FN13 In late 1970, the first time since 1967, when the FCC first required the presentation of American Cancer Society spots under the Fairness Doctrine, cigarette sales increased over the previous year. An unprecedented advertising push on the eve of the Congressionally ordered television ban on cigarette advertising helped end a two-year sales slump for the tobacco manufacturers. A Bright Spark for Cigarette Makers, Business Week, Dec. 26, 1970, at 64.

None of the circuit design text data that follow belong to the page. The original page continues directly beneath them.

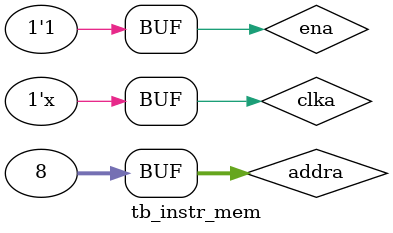
<source format=v>
`timescale 1ns / 1ps


module tb_instr_mem;

	// Inputs
	reg clka;
	reg ena;
	reg [31:0] addra;

	// Outputs
	wire [31:0] douta;

	// Instantiate the Unit Under Test (UUT)
	InstrMem uut (
		.clka(clka), 
		.ena(ena), 
		.addra(addra), 
		.douta(douta)
	);
	always #2 clka = ~clka;
	initial begin
		// Initialize Inputs
		clka <= 0;
		ena <= 1'b0;
		addra <= 0;

		// Wait 100 ns for global reset to finish
		#100;
		
		
        ena <= 1'b1;
		addra <= 32'b0;
		#4 addra<=32'b0100;
		#4 addra<=32'b1000;
		// Add stimulus here

	end
      
endmodule


</source>
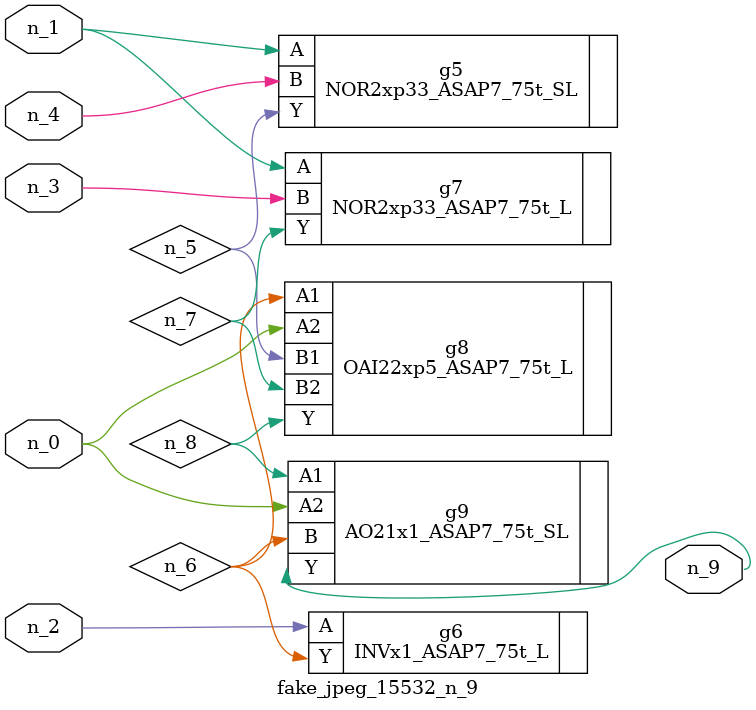
<source format=v>
module fake_jpeg_15532_n_9 (n_3, n_2, n_1, n_0, n_4, n_9);

input n_3;
input n_2;
input n_1;
input n_0;
input n_4;

output n_9;

wire n_8;
wire n_6;
wire n_5;
wire n_7;

NOR2xp33_ASAP7_75t_SL g5 ( 
.A(n_1),
.B(n_4),
.Y(n_5)
);

INVx1_ASAP7_75t_L g6 ( 
.A(n_2),
.Y(n_6)
);

NOR2xp33_ASAP7_75t_L g7 ( 
.A(n_1),
.B(n_3),
.Y(n_7)
);

OAI22xp5_ASAP7_75t_L g8 ( 
.A1(n_6),
.A2(n_0),
.B1(n_5),
.B2(n_7),
.Y(n_8)
);

AO21x1_ASAP7_75t_SL g9 ( 
.A1(n_8),
.A2(n_0),
.B(n_6),
.Y(n_9)
);


endmodule
</source>
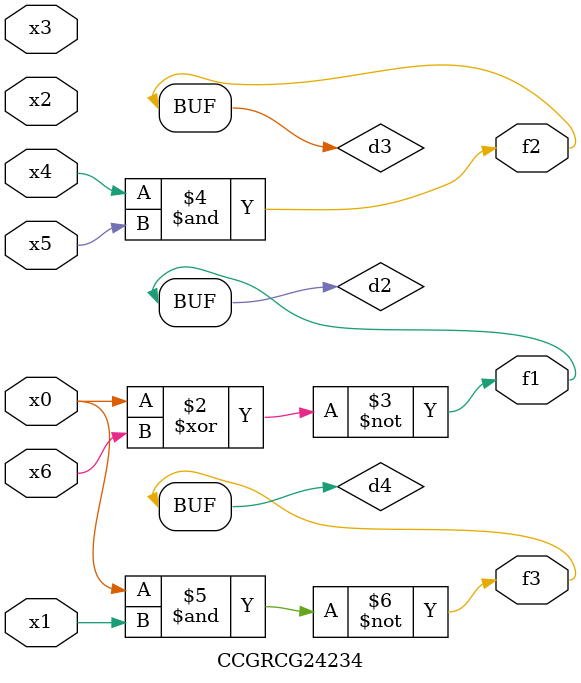
<source format=v>
module CCGRCG24234(
	input x0, x1, x2, x3, x4, x5, x6,
	output f1, f2, f3
);

	wire d1, d2, d3, d4;

	nor (d1, x0);
	xnor (d2, x0, x6);
	and (d3, x4, x5);
	nand (d4, x0, x1);
	assign f1 = d2;
	assign f2 = d3;
	assign f3 = d4;
endmodule

</source>
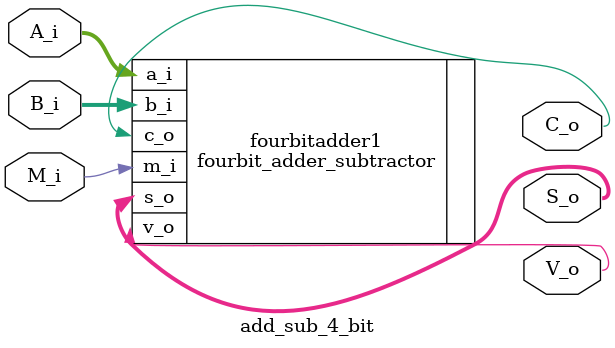
<source format=v>
`timescale 1ns / 1ps


module add_sub_4_bit #
(
  parameter WIDTH = 4
)
(
  // The inputs 
  input wire [WIDTH-1:0]        A_i,
  input wire [WIDTH-1:0]        B_i,
  input wire                    M_i,

  // The outputs
  output wire                   V_o,
  output wire                   C_o,
  output wire [WIDTH-1:0]       S_o

);

  fourbit_adder_subtractor fourbitadder1(.a_i(A_i),
                                         .b_i(B_i),
                                         .m_i(M_i),
                                         .s_o(S_o),
                                         .c_o(C_o),
                                         .v_o(V_o));

endmodule

</source>
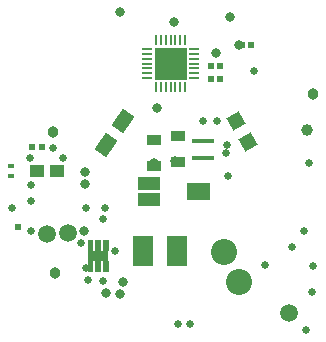
<source format=gbs>
G04*
G04 #@! TF.GenerationSoftware,Altium Limited,Altium Designer,23.1.1 (15)*
G04*
G04 Layer_Color=16711935*
%FSLAX44Y44*%
%MOMM*%
G71*
G04*
G04 #@! TF.SameCoordinates,B54EA911-69F6-478F-8CB3-DEBD2400B795*
G04*
G04*
G04 #@! TF.FilePolarity,Negative*
G04*
G01*
G75*
%ADD33R,0.5200X0.5200*%
%ADD40C,0.9652*%
%ADD41C,2.2032*%
%ADD42C,0.6604*%
%ADD59C,1.5000*%
%ADD60C,0.8000*%
%ADD61C,0.6096*%
%ADD62C,1.0000*%
G04:AMPARAMS|DCode=65|XSize=0.1925mm|YSize=0.8937mm|CornerRadius=0.0962mm|HoleSize=0mm|Usage=FLASHONLY|Rotation=180.000|XOffset=0mm|YOffset=0mm|HoleType=Round|Shape=RoundedRectangle|*
%AMROUNDEDRECTD65*
21,1,0.1925,0.7012,0,0,180.0*
21,1,0.0000,0.8937,0,0,180.0*
1,1,0.1925,0.0000,0.3506*
1,1,0.1925,0.0000,0.3506*
1,1,0.1925,0.0000,-0.3506*
1,1,0.1925,0.0000,-0.3506*
%
%ADD65ROUNDEDRECTD65*%
G04:AMPARAMS|DCode=66|XSize=0.8937mm|YSize=0.1925mm|CornerRadius=0.0962mm|HoleSize=0mm|Usage=FLASHONLY|Rotation=180.000|XOffset=0mm|YOffset=0mm|HoleType=Round|Shape=RoundedRectangle|*
%AMROUNDEDRECTD66*
21,1,0.8937,0.0000,0,0,180.0*
21,1,0.7012,0.1925,0,0,180.0*
1,1,0.1925,-0.3506,0.0000*
1,1,0.1925,0.3506,0.0000*
1,1,0.1925,0.3506,0.0000*
1,1,0.1925,-0.3506,0.0000*
%
%ADD66ROUNDEDRECTD66*%
%ADD67R,0.8937X0.1925*%
%ADD68R,2.7000X2.7000*%
%ADD75R,1.1581X1.0121*%
%ADD76P,1.6971X4X165.0*%
%ADD77R,1.9000X0.4000*%
%ADD79R,0.5000X0.4000*%
%ADD80R,1.2032X0.9532*%
G04:AMPARAMS|DCode=81|XSize=1.7032mm|YSize=1.2032mm|CornerRadius=0mm|HoleSize=0mm|Usage=FLASHONLY|Rotation=55.000|XOffset=0mm|YOffset=0mm|HoleType=Round|Shape=Rectangle|*
%AMROTATEDRECTD81*
4,1,4,0.0043,-1.0427,-0.9813,-0.3525,-0.0043,1.0427,0.9813,0.3525,0.0043,-1.0427,0.0*
%
%ADD81ROTATEDRECTD81*%

%ADD82R,1.8032X2.6032*%
G36*
X1121519Y855697D02*
X1102519D01*
Y866697D01*
X1121519D01*
Y855697D01*
D02*
G37*
G36*
X1163519Y847697D02*
X1144519D01*
Y861697D01*
X1163519D01*
Y847697D01*
D02*
G37*
G36*
X1121519Y842697D02*
X1102519D01*
Y853697D01*
X1121519D01*
Y842697D01*
D02*
G37*
G36*
X1077936Y804500D02*
X1077336D01*
Y795700D01*
X1077936D01*
Y786700D01*
X1073236D01*
Y795700D01*
X1071436D01*
Y786700D01*
X1066736D01*
Y795700D01*
X1064936D01*
Y786700D01*
X1060236D01*
Y795700D01*
X1060836D01*
Y804500D01*
X1060236D01*
Y813500D01*
X1064936D01*
Y804500D01*
X1066736D01*
Y813500D01*
X1071436D01*
Y804500D01*
X1073236D01*
Y813500D01*
X1077936D01*
Y804500D01*
D02*
G37*
D33*
X1164401Y950252D02*
D03*
X1172402D02*
D03*
X1190816Y978916D02*
D03*
X1198816D02*
D03*
X1013270Y892810D02*
D03*
X1021270D02*
D03*
X1164400Y960882D02*
D03*
X1172400D02*
D03*
D40*
X1030986Y905002D02*
D03*
X1032510Y786130D02*
D03*
X1250950Y937514D02*
D03*
D41*
X1175474Y803838D02*
D03*
X1188720Y778510D02*
D03*
D42*
X1073658Y831596D02*
D03*
X1075198Y840994D02*
D03*
X1251133Y791847D02*
D03*
X1058926Y789686D02*
D03*
X1210310Y792480D02*
D03*
X1250188Y769874D02*
D03*
X1244751Y737513D02*
D03*
X1060264Y780112D02*
D03*
X1073222Y778706D02*
D03*
X1147318Y742442D02*
D03*
X1247648Y878840D02*
D03*
X1083778Y804347D02*
D03*
X1054246Y811506D02*
D03*
X1012262Y846748D02*
D03*
X1012533Y821362D02*
D03*
X995934Y840740D02*
D03*
X1201420Y957072D02*
D03*
X1030667Y891907D02*
D03*
X1177795Y887453D02*
D03*
X1136650Y742950D02*
D03*
X1179115Y867996D02*
D03*
X1011909Y860413D02*
D03*
X1233170Y807720D02*
D03*
X1243330Y821690D02*
D03*
X1158218Y914515D02*
D03*
X1169943Y914635D02*
D03*
X1185856Y914994D02*
D03*
X1177870Y893898D02*
D03*
X1059040Y840837D02*
D03*
X1039740Y883022D02*
D03*
X1011345Y883345D02*
D03*
D59*
X1230884Y751840D02*
D03*
X1025654Y818942D02*
D03*
X1043366Y819229D02*
D03*
D60*
X1089899Y777884D02*
D03*
X1087628Y767588D02*
D03*
X1057402Y821436D02*
D03*
X1075758Y768717D02*
D03*
X1058207Y871254D02*
D03*
X1168654Y972058D02*
D03*
X1188235Y978754D02*
D03*
X1180782Y1002599D02*
D03*
X1136650Y956056D02*
D03*
X1123188Y967740D02*
D03*
X1087281Y1006292D02*
D03*
X1133659Y998631D02*
D03*
X1118870Y925830D02*
D03*
X1058098Y860714D02*
D03*
X1134505Y880407D02*
D03*
X1116515Y879261D02*
D03*
D61*
X1001184Y824655D02*
D03*
D62*
X1245870Y906780D02*
D03*
D65*
X1142486Y982899D02*
D03*
X1138486D02*
D03*
X1134486D02*
D03*
X1130486D02*
D03*
X1126486D02*
D03*
X1122486D02*
D03*
X1118486D02*
D03*
Y943129D02*
D03*
X1122486D02*
D03*
X1126486D02*
D03*
X1130486D02*
D03*
X1134486D02*
D03*
X1138486D02*
D03*
X1142486D02*
D03*
D66*
X1110601Y975014D02*
D03*
Y971014D02*
D03*
Y967014D02*
D03*
Y963015D02*
D03*
Y959015D02*
D03*
Y955014D02*
D03*
Y951014D02*
D03*
X1150371D02*
D03*
Y955014D02*
D03*
Y959015D02*
D03*
Y963015D02*
D03*
Y967014D02*
D03*
Y971014D02*
D03*
D67*
Y975014D02*
D03*
D68*
X1130486Y963015D02*
D03*
D75*
X1033922Y872236D02*
D03*
X1017382D02*
D03*
D76*
X1185908Y914748D02*
D03*
X1196408Y896561D02*
D03*
D77*
X1157556Y897097D02*
D03*
X1157556Y883097D02*
D03*
D79*
X995393Y868100D02*
D03*
Y876099D02*
D03*
D80*
X1116293Y876613D02*
D03*
Y898613D02*
D03*
X1136410Y901872D02*
D03*
Y879872D02*
D03*
D81*
X1089815Y914226D02*
D03*
X1075475Y893747D02*
D03*
D82*
X1107160Y803952D02*
D03*
X1135660D02*
D03*
M02*

</source>
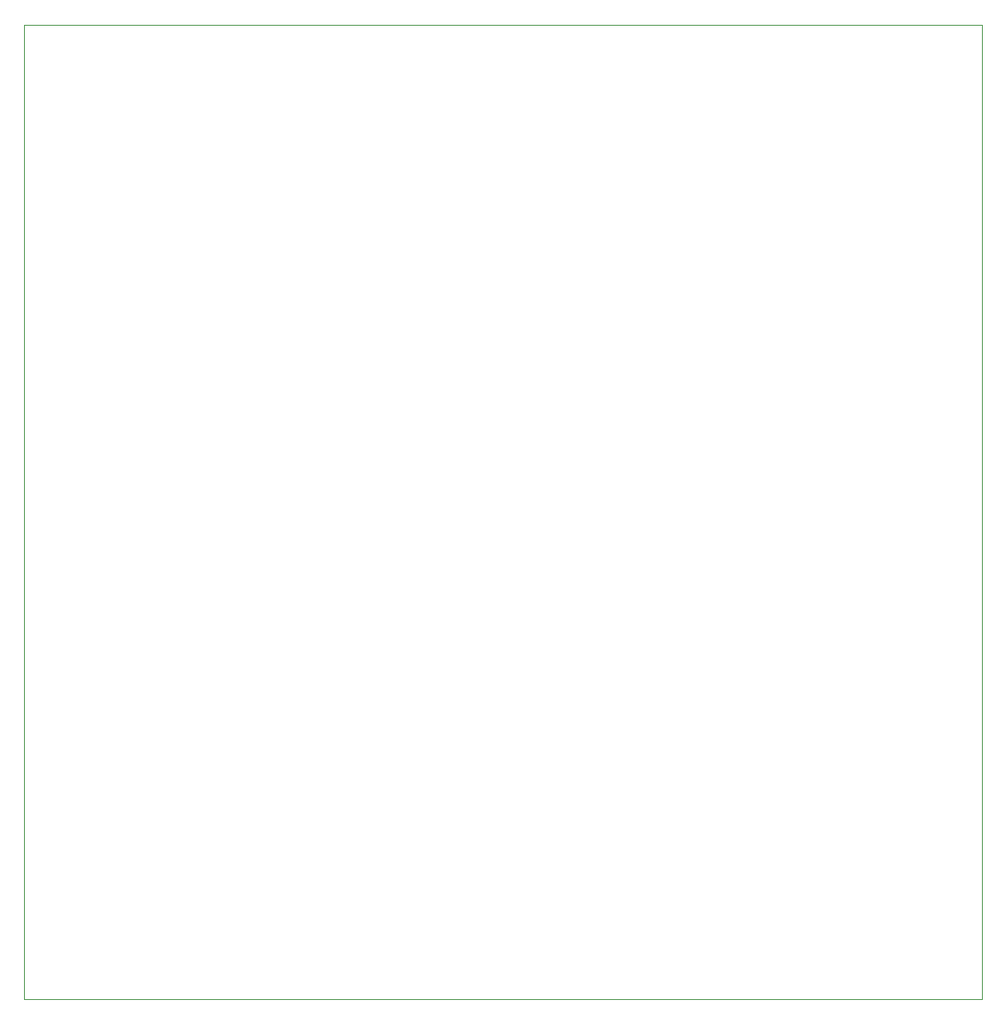
<source format=gbr>
%TF.GenerationSoftware,KiCad,Pcbnew,8.0.6*%
%TF.CreationDate,2025-04-30T12:18:25-07:00*%
%TF.ProjectId,Media_Macro_Controller,4d656469-615f-44d6-9163-726f5f436f6e,rev?*%
%TF.SameCoordinates,Original*%
%TF.FileFunction,Profile,NP*%
%FSLAX46Y46*%
G04 Gerber Fmt 4.6, Leading zero omitted, Abs format (unit mm)*
G04 Created by KiCad (PCBNEW 8.0.6) date 2025-04-30 12:18:25*
%MOMM*%
%LPD*%
G01*
G04 APERTURE LIST*
%TA.AperFunction,Profile*%
%ADD10C,0.050000*%
%TD*%
G04 APERTURE END LIST*
D10*
X136985000Y-22665000D02*
X234833140Y-22665000D01*
X234833140Y-122213140D01*
X136985000Y-122213140D01*
X136985000Y-22665000D01*
M02*

</source>
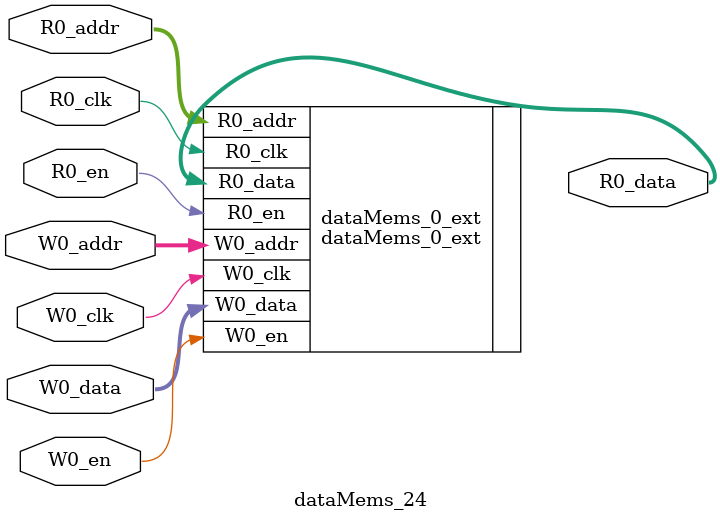
<source format=sv>
`ifndef RANDOMIZE
  `ifdef RANDOMIZE_REG_INIT
    `define RANDOMIZE
  `endif // RANDOMIZE_REG_INIT
`endif // not def RANDOMIZE
`ifndef RANDOMIZE
  `ifdef RANDOMIZE_MEM_INIT
    `define RANDOMIZE
  `endif // RANDOMIZE_MEM_INIT
`endif // not def RANDOMIZE

`ifndef RANDOM
  `define RANDOM $random
`endif // not def RANDOM

// Users can define 'PRINTF_COND' to add an extra gate to prints.
`ifndef PRINTF_COND_
  `ifdef PRINTF_COND
    `define PRINTF_COND_ (`PRINTF_COND)
  `else  // PRINTF_COND
    `define PRINTF_COND_ 1
  `endif // PRINTF_COND
`endif // not def PRINTF_COND_

// Users can define 'ASSERT_VERBOSE_COND' to add an extra gate to assert error printing.
`ifndef ASSERT_VERBOSE_COND_
  `ifdef ASSERT_VERBOSE_COND
    `define ASSERT_VERBOSE_COND_ (`ASSERT_VERBOSE_COND)
  `else  // ASSERT_VERBOSE_COND
    `define ASSERT_VERBOSE_COND_ 1
  `endif // ASSERT_VERBOSE_COND
`endif // not def ASSERT_VERBOSE_COND_

// Users can define 'STOP_COND' to add an extra gate to stop conditions.
`ifndef STOP_COND_
  `ifdef STOP_COND
    `define STOP_COND_ (`STOP_COND)
  `else  // STOP_COND
    `define STOP_COND_ 1
  `endif // STOP_COND
`endif // not def STOP_COND_

// Users can define INIT_RANDOM as general code that gets injected into the
// initializer block for modules with registers.
`ifndef INIT_RANDOM
  `define INIT_RANDOM
`endif // not def INIT_RANDOM

// If using random initialization, you can also define RANDOMIZE_DELAY to
// customize the delay used, otherwise 0.002 is used.
`ifndef RANDOMIZE_DELAY
  `define RANDOMIZE_DELAY 0.002
`endif // not def RANDOMIZE_DELAY

// Define INIT_RANDOM_PROLOG_ for use in our modules below.
`ifndef INIT_RANDOM_PROLOG_
  `ifdef RANDOMIZE
    `ifdef VERILATOR
      `define INIT_RANDOM_PROLOG_ `INIT_RANDOM
    `else  // VERILATOR
      `define INIT_RANDOM_PROLOG_ `INIT_RANDOM #`RANDOMIZE_DELAY begin end
    `endif // VERILATOR
  `else  // RANDOMIZE
    `define INIT_RANDOM_PROLOG_
  `endif // RANDOMIZE
`endif // not def INIT_RANDOM_PROLOG_

// Include register initializers in init blocks unless synthesis is set
`ifndef SYNTHESIS
  `ifndef ENABLE_INITIAL_REG_
    `define ENABLE_INITIAL_REG_
  `endif // not def ENABLE_INITIAL_REG_
`endif // not def SYNTHESIS

// Include rmemory initializers in init blocks unless synthesis is set
`ifndef SYNTHESIS
  `ifndef ENABLE_INITIAL_MEM_
    `define ENABLE_INITIAL_MEM_
  `endif // not def ENABLE_INITIAL_MEM_
`endif // not def SYNTHESIS

module dataMems_24(	// @[generators/ara/src/main/scala/UnsafeAXI4ToTL.scala:365:62]
  input  [4:0]   R0_addr,
  input          R0_en,
  input          R0_clk,
  output [130:0] R0_data,
  input  [4:0]   W0_addr,
  input          W0_en,
  input          W0_clk,
  input  [130:0] W0_data
);

  dataMems_0_ext dataMems_0_ext (	// @[generators/ara/src/main/scala/UnsafeAXI4ToTL.scala:365:62]
    .R0_addr (R0_addr),
    .R0_en   (R0_en),
    .R0_clk  (R0_clk),
    .R0_data (R0_data),
    .W0_addr (W0_addr),
    .W0_en   (W0_en),
    .W0_clk  (W0_clk),
    .W0_data (W0_data)
  );
endmodule


</source>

FN14 One tobacco company executive believes good marketing programs, coupled with less anti-smoking announcements, will help the cigarette industry offset the ban on cigarette advertising on radio and television. Milton E. Harrington, president of Liggett and Myers, Inc., told securities analysts: 'The ban on broadcast advertising is not likely to have a major impact on cigarette sales, with the probability of many less anti-smoking messages on radio and TV, good marketing programs should enable the industry to overcome this setback. A case in point is the alcoholic beverage industry, which has never advertised on television but nevertheless continues to grow substantially while introducing new brands and opening new markets.' United Press International Report No. 164, Boston, Jan. 25, 1971.
Much of the $225 million the cigarette industry spent annually on broadcast advertising is expected to go into wider newspaper, magazine, billboard, and sports advertising. 116 Cong. Rec. S21606-S21607 (Daily Ed. Dec. 31, 1970).

FN15 Chairman Dean Burch had to summon the tobacco manufacturers as well as the broadcasters to his office to get assurances that the industries would comply with the spirit as well as the letter of the Congressional ban. Cig-Makers Tell FCC They Won't Use Smokescreen To Get Around Ban, Variety, Jan. 13, 1971, at 40.